Exercise details ->
Please copy, exactly as they appear below, the lines from the one containing "Kulit Palsu Tahan Pakai 1,7mm" through the one containing "T&G Angebote".

Given data ->
━━━━━━
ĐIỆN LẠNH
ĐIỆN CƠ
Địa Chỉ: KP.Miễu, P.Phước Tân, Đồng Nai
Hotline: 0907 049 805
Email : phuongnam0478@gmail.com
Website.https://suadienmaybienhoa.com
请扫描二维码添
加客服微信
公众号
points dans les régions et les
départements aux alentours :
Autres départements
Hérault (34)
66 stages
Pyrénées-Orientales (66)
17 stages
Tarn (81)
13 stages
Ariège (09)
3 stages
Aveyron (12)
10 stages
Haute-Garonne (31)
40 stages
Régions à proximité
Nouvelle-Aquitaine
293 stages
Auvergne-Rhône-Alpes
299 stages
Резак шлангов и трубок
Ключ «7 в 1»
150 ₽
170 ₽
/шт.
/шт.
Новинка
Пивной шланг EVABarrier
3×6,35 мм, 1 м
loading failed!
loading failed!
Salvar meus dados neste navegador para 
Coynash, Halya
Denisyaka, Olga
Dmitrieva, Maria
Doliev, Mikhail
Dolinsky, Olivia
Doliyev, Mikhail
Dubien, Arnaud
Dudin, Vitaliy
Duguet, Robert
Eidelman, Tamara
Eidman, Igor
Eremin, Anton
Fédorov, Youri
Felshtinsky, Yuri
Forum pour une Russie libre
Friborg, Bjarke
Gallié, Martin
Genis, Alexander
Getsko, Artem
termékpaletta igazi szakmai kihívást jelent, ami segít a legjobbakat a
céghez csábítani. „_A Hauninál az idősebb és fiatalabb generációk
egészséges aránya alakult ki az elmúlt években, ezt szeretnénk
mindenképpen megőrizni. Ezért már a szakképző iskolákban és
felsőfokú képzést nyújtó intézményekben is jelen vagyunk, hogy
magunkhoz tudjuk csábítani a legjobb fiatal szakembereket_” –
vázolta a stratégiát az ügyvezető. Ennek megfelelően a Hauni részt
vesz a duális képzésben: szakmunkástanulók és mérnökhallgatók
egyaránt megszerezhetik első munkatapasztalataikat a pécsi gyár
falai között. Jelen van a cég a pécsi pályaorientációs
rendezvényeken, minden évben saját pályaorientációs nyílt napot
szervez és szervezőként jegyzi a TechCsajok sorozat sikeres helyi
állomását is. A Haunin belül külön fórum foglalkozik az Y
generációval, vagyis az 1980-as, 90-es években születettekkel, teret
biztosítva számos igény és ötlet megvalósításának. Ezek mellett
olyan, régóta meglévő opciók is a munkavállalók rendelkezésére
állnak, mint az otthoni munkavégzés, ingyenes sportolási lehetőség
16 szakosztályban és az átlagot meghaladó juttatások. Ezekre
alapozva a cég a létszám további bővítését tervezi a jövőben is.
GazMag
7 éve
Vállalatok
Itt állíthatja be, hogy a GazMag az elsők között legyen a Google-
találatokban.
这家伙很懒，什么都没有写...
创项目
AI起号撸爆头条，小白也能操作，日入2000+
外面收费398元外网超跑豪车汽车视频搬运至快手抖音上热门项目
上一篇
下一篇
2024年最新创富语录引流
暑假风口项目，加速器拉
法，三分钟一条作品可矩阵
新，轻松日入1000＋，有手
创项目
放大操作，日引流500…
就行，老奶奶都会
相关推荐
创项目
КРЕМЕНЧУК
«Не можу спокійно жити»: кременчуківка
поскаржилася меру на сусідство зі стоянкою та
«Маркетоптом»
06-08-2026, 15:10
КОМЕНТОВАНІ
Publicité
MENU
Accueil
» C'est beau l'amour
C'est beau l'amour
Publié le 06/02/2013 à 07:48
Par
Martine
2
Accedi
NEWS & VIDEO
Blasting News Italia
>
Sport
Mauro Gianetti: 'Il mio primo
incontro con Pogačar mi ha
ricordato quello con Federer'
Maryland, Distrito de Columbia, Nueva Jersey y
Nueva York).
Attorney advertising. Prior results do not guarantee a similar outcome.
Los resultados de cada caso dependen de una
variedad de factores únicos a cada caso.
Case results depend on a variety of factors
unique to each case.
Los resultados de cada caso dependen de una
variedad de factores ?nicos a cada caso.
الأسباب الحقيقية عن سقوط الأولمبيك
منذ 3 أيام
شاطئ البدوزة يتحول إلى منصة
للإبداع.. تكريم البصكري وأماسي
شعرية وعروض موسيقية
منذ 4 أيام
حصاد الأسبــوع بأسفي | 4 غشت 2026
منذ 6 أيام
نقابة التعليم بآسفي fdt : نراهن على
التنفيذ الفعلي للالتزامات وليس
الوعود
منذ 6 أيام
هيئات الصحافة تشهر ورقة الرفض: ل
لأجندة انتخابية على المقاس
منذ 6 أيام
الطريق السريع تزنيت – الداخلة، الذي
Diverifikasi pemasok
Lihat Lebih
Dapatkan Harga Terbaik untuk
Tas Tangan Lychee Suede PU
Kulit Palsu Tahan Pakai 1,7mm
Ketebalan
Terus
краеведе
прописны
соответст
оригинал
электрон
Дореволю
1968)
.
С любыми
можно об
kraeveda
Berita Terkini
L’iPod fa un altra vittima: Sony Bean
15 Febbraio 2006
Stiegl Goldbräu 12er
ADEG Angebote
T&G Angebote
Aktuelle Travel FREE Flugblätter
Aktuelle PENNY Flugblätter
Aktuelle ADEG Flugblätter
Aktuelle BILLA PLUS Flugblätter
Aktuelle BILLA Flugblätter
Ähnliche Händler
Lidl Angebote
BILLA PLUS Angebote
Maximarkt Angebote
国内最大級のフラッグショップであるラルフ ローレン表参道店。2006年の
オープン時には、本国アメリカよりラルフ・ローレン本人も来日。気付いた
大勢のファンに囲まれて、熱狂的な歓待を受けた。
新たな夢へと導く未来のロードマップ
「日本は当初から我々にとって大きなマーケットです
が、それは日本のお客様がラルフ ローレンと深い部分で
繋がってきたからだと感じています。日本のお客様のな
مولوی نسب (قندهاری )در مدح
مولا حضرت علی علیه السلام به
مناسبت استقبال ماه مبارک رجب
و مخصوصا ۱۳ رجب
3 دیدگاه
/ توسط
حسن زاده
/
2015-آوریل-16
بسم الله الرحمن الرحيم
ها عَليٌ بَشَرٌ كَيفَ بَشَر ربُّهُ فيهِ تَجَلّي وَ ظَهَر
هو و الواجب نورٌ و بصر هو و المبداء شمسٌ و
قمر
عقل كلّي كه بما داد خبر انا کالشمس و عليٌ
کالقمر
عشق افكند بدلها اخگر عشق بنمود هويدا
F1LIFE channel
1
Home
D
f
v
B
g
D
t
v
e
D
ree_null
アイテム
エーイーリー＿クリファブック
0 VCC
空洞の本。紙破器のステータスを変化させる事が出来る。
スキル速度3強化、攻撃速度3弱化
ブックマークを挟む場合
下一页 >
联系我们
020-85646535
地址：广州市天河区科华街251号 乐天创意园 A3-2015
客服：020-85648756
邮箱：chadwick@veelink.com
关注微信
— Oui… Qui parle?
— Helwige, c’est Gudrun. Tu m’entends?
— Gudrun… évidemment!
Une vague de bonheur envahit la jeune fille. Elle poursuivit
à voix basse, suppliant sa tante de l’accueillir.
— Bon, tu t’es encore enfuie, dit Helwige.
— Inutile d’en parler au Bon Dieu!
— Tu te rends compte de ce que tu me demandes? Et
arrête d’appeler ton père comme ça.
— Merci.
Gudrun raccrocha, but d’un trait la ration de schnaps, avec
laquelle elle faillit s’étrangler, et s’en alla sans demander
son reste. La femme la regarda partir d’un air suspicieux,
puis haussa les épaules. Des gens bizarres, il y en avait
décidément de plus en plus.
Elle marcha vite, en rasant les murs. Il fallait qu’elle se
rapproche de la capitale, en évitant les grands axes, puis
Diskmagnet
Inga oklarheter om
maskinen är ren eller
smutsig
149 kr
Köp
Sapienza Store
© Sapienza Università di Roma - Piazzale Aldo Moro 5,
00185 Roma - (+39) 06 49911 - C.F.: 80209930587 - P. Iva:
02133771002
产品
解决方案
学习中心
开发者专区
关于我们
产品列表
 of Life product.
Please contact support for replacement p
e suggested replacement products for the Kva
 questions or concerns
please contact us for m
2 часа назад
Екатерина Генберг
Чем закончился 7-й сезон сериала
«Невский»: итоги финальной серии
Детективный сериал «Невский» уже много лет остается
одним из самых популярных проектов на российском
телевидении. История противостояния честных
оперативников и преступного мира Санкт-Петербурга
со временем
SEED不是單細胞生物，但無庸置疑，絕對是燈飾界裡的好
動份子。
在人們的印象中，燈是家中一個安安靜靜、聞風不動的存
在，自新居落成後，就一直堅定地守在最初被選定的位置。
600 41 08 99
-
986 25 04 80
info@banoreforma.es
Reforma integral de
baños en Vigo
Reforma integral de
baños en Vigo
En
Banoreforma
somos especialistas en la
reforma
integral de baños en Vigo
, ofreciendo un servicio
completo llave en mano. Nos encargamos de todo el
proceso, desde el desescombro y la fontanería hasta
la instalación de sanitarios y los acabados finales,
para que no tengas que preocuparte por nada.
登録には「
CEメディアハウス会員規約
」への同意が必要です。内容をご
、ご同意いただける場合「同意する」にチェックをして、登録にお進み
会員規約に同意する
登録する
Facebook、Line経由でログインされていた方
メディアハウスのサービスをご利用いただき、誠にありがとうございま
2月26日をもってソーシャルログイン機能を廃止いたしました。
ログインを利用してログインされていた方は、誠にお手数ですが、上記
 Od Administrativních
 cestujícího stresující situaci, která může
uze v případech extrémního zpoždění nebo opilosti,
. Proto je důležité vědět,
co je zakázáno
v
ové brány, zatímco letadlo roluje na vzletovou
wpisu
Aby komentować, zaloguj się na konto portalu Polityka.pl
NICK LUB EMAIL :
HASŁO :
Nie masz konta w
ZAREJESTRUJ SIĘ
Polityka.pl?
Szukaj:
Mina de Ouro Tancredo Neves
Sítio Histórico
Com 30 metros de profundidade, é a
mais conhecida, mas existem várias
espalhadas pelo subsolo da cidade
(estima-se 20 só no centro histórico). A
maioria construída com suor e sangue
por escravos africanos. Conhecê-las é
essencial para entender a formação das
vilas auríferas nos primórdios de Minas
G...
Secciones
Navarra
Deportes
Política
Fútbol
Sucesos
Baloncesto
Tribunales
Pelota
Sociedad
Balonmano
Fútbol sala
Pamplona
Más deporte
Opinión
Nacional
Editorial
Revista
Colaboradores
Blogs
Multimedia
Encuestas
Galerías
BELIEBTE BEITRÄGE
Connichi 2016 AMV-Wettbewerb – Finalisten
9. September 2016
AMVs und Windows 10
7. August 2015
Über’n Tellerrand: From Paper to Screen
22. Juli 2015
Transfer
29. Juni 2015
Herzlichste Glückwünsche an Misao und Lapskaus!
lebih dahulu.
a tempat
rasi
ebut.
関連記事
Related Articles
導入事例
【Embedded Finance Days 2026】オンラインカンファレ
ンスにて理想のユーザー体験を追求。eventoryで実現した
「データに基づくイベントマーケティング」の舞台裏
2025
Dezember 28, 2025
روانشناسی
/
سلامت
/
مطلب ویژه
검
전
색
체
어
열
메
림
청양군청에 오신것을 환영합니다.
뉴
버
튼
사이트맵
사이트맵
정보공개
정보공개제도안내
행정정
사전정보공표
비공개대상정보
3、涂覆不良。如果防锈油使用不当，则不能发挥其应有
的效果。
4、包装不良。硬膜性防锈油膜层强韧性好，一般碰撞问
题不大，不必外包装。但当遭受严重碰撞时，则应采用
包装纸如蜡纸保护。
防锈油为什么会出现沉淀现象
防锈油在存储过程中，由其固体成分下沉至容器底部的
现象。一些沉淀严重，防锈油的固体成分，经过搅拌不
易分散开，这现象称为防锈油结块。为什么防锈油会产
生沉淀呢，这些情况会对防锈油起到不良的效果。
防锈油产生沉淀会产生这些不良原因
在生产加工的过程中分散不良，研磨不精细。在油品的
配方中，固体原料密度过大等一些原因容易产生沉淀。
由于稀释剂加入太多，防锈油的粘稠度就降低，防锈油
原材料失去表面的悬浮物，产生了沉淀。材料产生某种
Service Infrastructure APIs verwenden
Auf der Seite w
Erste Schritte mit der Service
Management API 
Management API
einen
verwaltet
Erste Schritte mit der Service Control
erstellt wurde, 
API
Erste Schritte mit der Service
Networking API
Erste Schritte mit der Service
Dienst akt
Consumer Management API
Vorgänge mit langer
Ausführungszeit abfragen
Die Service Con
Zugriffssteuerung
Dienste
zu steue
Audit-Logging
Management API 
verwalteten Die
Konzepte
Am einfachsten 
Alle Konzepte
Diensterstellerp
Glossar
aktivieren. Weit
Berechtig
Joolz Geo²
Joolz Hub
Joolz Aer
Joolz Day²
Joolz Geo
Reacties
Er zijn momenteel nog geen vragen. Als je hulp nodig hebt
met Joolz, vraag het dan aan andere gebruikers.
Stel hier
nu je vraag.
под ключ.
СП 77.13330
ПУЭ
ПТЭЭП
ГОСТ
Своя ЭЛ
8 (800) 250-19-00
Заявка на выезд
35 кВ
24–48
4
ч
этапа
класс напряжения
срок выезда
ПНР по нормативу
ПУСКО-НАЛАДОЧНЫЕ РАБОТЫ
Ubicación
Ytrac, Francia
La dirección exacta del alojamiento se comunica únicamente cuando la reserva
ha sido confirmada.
━━━━━━
The answer ->
Kulit Palsu Tahan Pakai 1,7mm
Ketebalan
Terus
краеведе
прописны
соответст
оригинал
электрон
Дореволю
1968)
.
С любыми
можно об
kraeveda
Berita Terkini
L’iPod fa un altra vittima: Sony Bean
15 Febbraio 2006
Stiegl Goldbräu 12er
ADEG Angebote
T&G Angebote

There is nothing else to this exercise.